Green fluorescent protein as marker in chondrocytes overexpressing human insulin-like growth factor-1 for repair of articular cartilage defects in rabbits

Objective:To label the primary articular chondrocytes overexpressing human insulin-like growth factor (hIGF-1) with green fluorescent protein (GFP) for repair of articular cartilage defects in rabbits. Methods: GFP cDNA was inserted into pcDNA3. 1-hIGF-1 to label the expression vector. The recombinant vector, pcGI, a mammalian expression vector with multiple cloning sites under two respective cytomegalovirus promoters/enhancers, was transfected into the primary articular chondrocytes with the help of lipofectamine. After the positive cell clones were selected by G418, G418-resistant chondrocytes were cultured in medium for 4 weeks. The stable expression of hIGF-1 in the articular chondrocytes was determined by in situ hybridization and immunocytochemical analysis and the GFP was confirmed under a fluorescence microscope. Methyl thiazolyl tetrazolium ( MTT) and flow cytometer methods were employed to determine the effect of transfection on proliferation of chondrocytes.
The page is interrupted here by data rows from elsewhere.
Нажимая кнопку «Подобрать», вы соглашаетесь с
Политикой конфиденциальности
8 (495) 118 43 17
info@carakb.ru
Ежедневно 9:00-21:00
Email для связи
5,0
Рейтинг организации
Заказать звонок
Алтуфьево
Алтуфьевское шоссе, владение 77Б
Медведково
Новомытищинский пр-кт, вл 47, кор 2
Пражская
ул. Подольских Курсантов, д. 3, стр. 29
Gray value was used to analyze quantitatively the expression of type II collagen. Results: The expression of hIGF-1 and GFP was confirmed in transfected chondrocytes by in situ hybridization, immunocytochemical analysis and fluorescence microscope observation. Green articular chondrocytes overexpressing hIGF-1 could expand and maintain their chondrogenic phenotypes for more than 4 weeks. After the transfection of IGF-1, the proliferation of chondrocytes was enhanced and the chondrocytes could effectively maintain the expression of typeⅡcollagen. Conclusions: The hIGF-1 eukaryotic expression vector containing GFP marker gene has been successfully constructed. GFP, which can be visualized in real time and in situ, is stably expressed in articular chondrocytes overexpressing hIGF-1. The labeled articular chondrocytes overexpressing hIGF-1 can be applied in cell-mediated gene therapy as well as for other biomedical purposes of transgenic chondrocytes.